About

PepRNA-DB is a curated, literature-derived database of peptide-mediated delivery systems for RNA and nucleic-acid cargoes, spanning eleven cargo classes across 509 publications and 2,582 curated experimental records. It is designed as a reusable research resource for comparing peptide sequence and chemistry, nucleic-acid sequences, cargo type, formulation context, biological model, uptake, functional activity, endosomal escape evidence, and in vivo delivery outcome.

Each record represents a peptide, peptide formulation, or peptide-model combination extracted from an individual publication. When the same peptide-cargo system was tested under different experimental settings, such as in vitro and in vivo, separate experiment records are created.

PepRNA-DB covers eleven nucleic-acid cargo classes: siRNA, mRNA, miRNA, anti-miRNA, sgRNA, shRNA, ASOs, SCOs, pDNA, oligonucleotides, and aptamers. RNA cargoes account for approximately 70% of curated records and represent the primary focus of the database. The remaining 30% consists of non-RNA nucleic-acid cargoes studied using the same cell-penetrating peptide systems, either alongside RNA in the same publication or in dedicated peptide-oligonucleotide delivery studies. A small number of records (n = 25) could not be assigned to any of the eleven classes due to insufficient reporting and are retained in the database but excluded from cargo-class analyses.

What is included

Each experiment record is linked to one paper and one peptide. Multiple experiments can come from the same paper, and multiple experiments can reuse the same peptide.

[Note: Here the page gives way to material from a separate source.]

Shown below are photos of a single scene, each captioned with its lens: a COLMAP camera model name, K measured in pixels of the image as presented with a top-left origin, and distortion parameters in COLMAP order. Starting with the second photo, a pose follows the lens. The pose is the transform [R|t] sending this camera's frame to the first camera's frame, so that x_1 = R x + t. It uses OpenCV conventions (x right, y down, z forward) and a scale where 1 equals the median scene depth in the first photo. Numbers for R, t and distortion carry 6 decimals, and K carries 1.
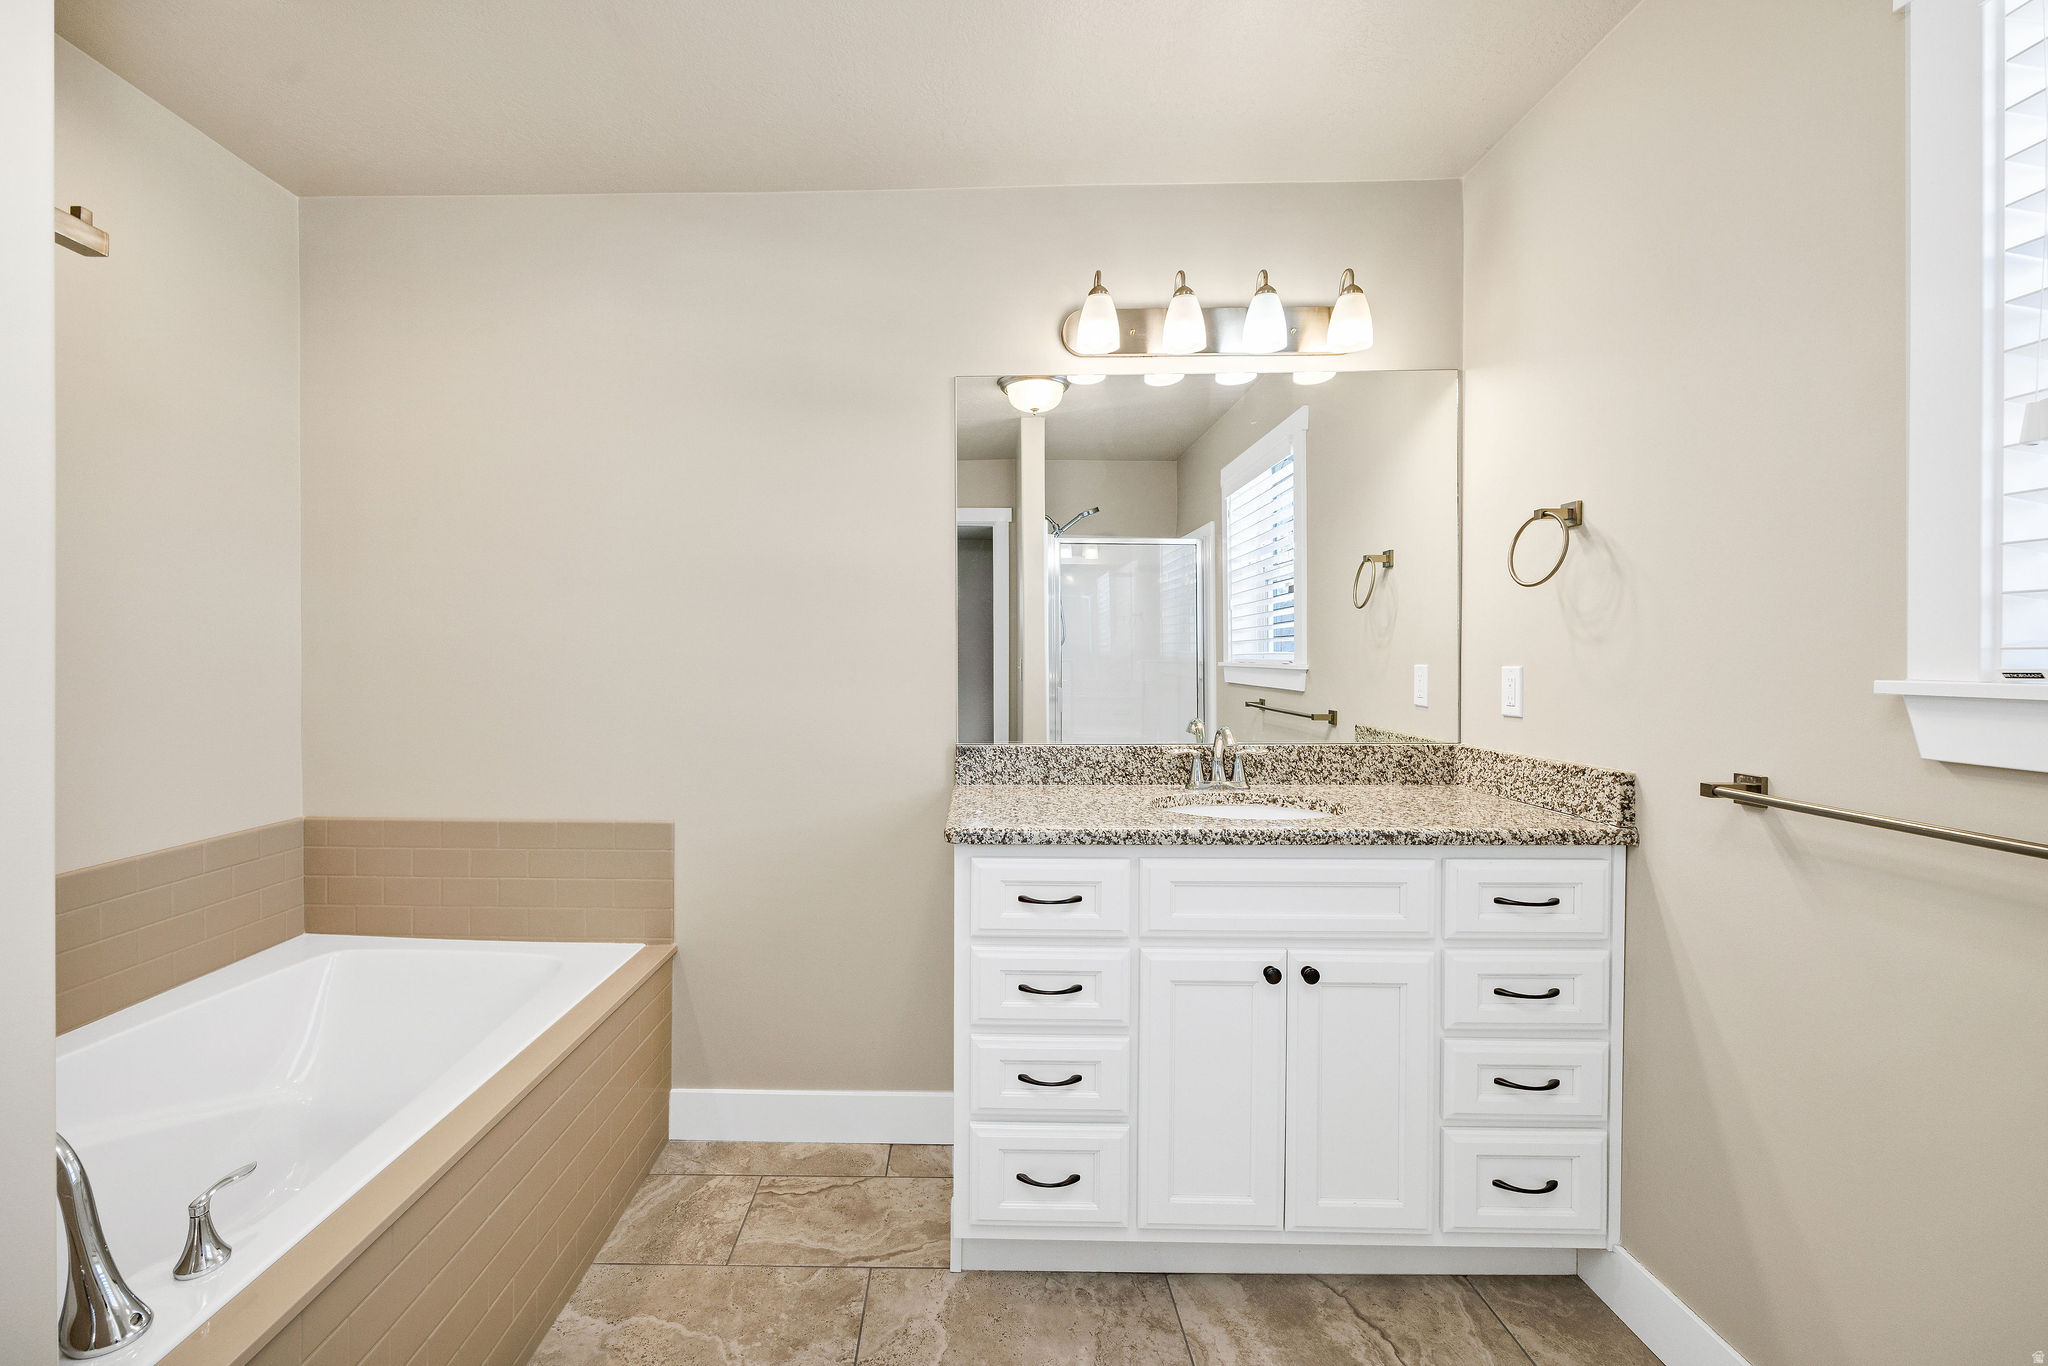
lens RADIAL K [[817.3, 0, 1024.0], [0, 817.3, 683.0], [0, 0, 1]] dist [0.008902, 0.000188]
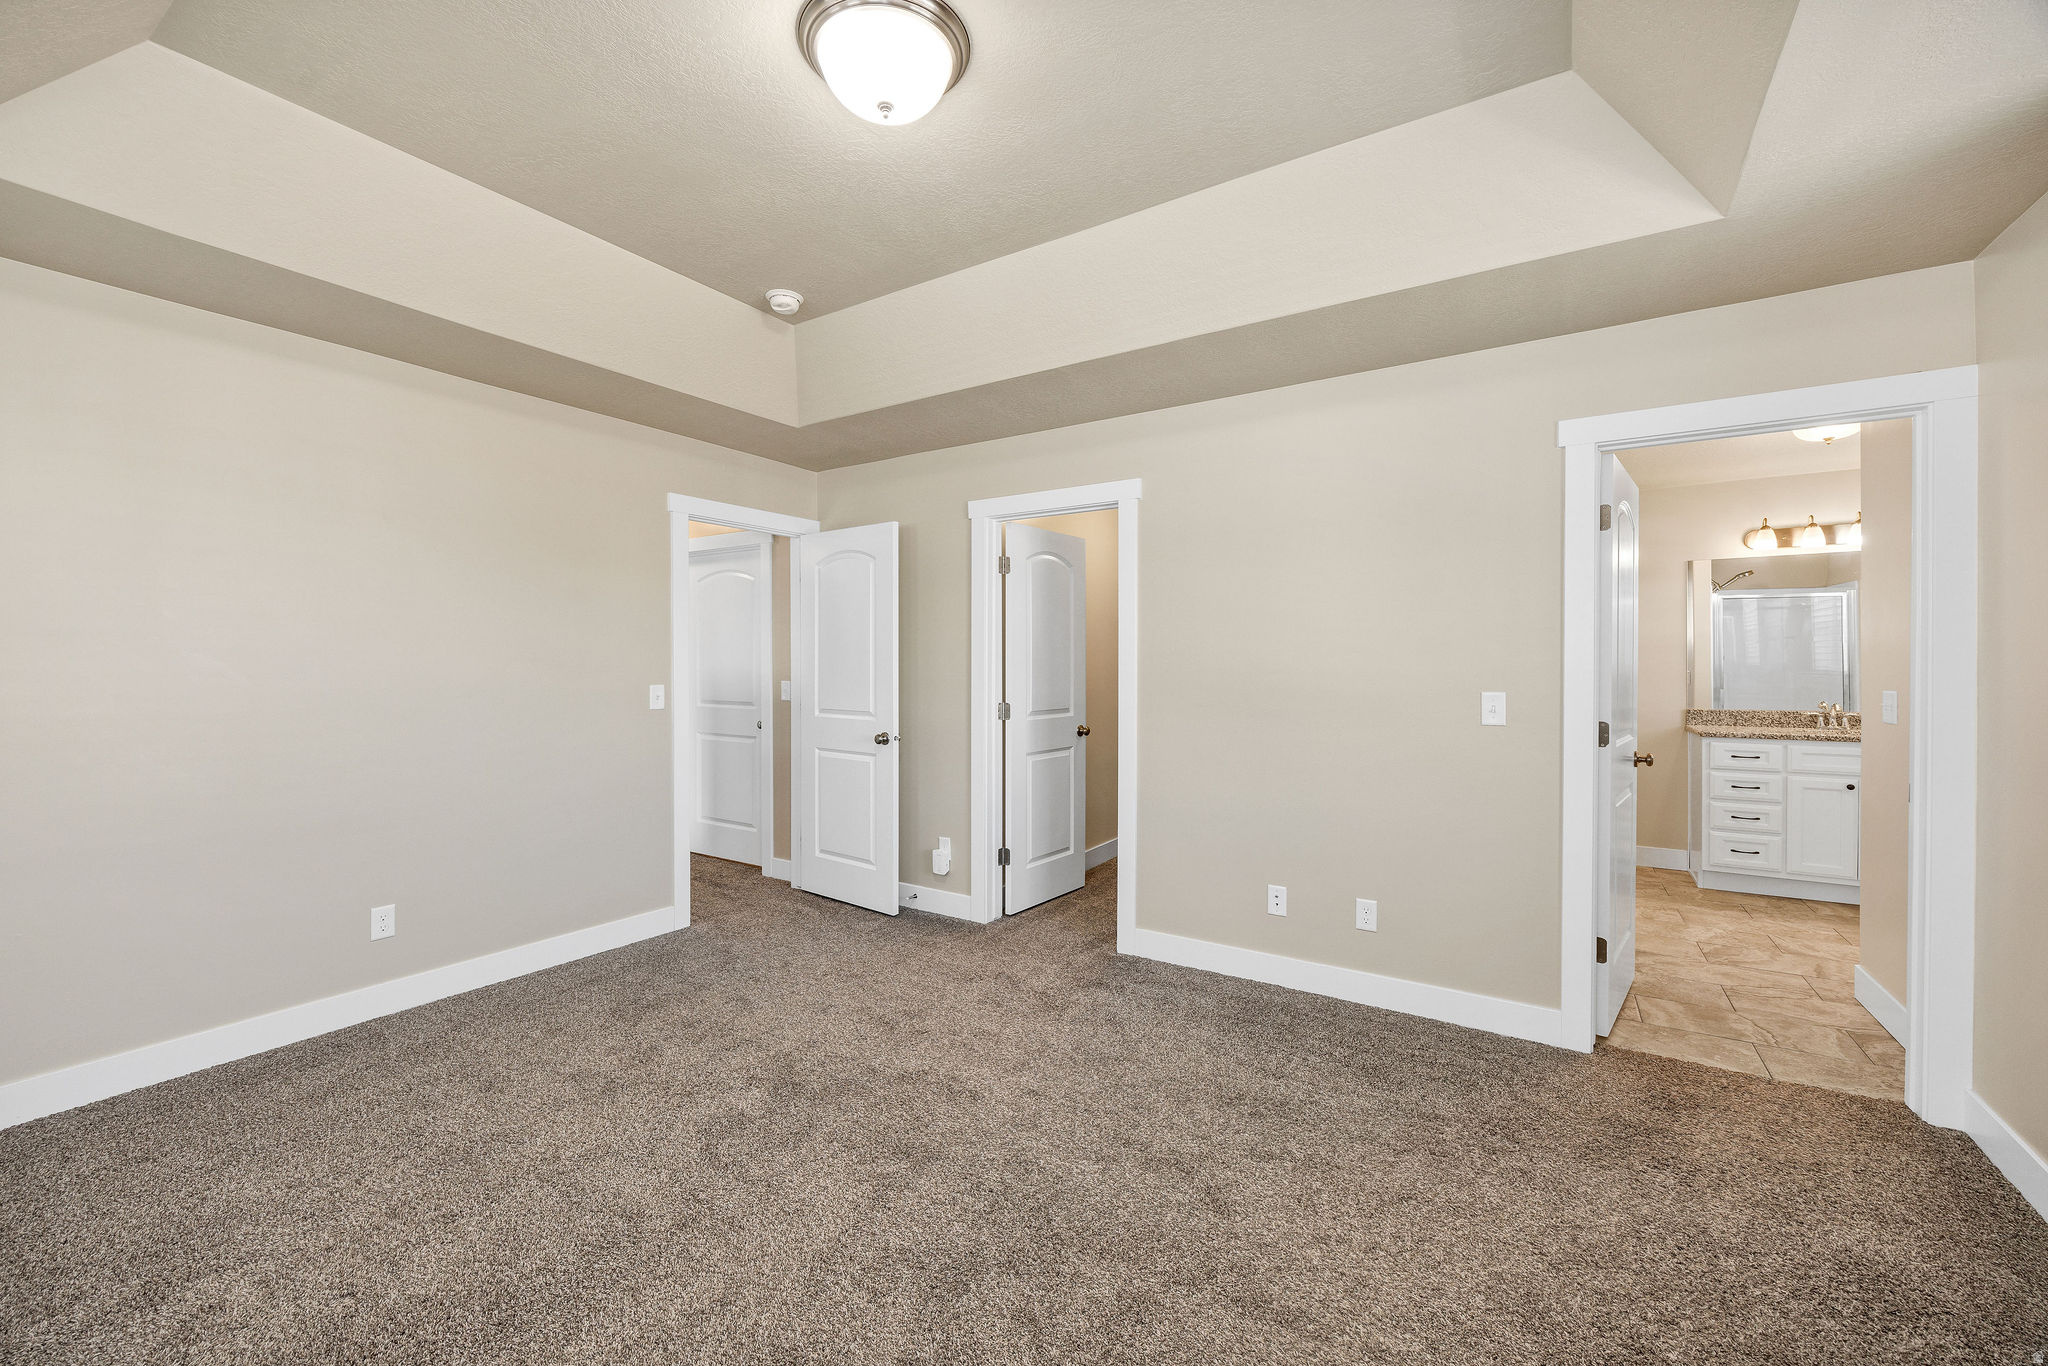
lens RADIAL K [[817.3, 0, 1024.0], [0, 817.3, 683.0], [0, 0, 1]] dist [0.008902, 0.000188]
pose [[0.817285, 0.001014, -0.576232, -0.306221], [-0.008269, 0.999916, -0.009969, 0.037897], [0.576174, 0.012912, 0.817225, -2.333453]]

The database currently contains 2,582 curated experiment records across 509 publications, linked to 1,844 peptide systems with sequence information spanning eleven nucleic-acid cargo classes. To filter by cargo type, use the Browse page. Records include literature metadata, peptide identifiers and sequences, peptide modifications and noncanonical residues, nucleic-acid sequences and cargo information, formulation and concentration fields, biological model information, delivery evidence labels, outcome measurements, and curation notes where applicable.

Data curation workflow

PepRNA-DB was generated using a combined LLM-assisted and manual curation workflow.

Relevant articles were collected manually and processed one paper at a time. For each publication, the article content was provided to a large language model, which generated an initial structured extraction of peptide-based nucleic-acid delivery experiments. The extracted records were then manually reviewed, corrected, and standardized before inclusion in the database.

The curation workflow included manual selection and attachment of relevant articles; initial structured extraction using a large language model; manual checking and correction of extracted peptide, cargo, formulation, model, and outcome information; cleaning and standardization of peptide sequences; tokenization of peptide sequences for computational analysis; collection of noncanonical residues and residue names; collection of peptide modification descriptions and related formulation details; and assignment of evidence-based labels using conservative rules.

The labels in PepRNA-DB describe demonstrated experimental evidence. They should not be interpreted as predictions, assumptions, or general claims about a peptide's potential.

Access

PepRNA-DB is intended to be freely accessible for browsing, literature-based exploration, and secondary analysis. Downloadable tables are generated from the current database and are provided to support reproducible reuse of the curated records.

Users should cite PepRNA-DB when using the resource and should also cite the original source publications when discussing individual experimental records.